Before-and-after object lists

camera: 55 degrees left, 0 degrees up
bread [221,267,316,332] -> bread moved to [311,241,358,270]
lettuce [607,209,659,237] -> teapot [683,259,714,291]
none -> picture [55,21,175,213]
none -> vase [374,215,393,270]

§ **Task details**
Only the number should be given: the count of lines above that hold the word "none".

§ **Output of the exercise**
2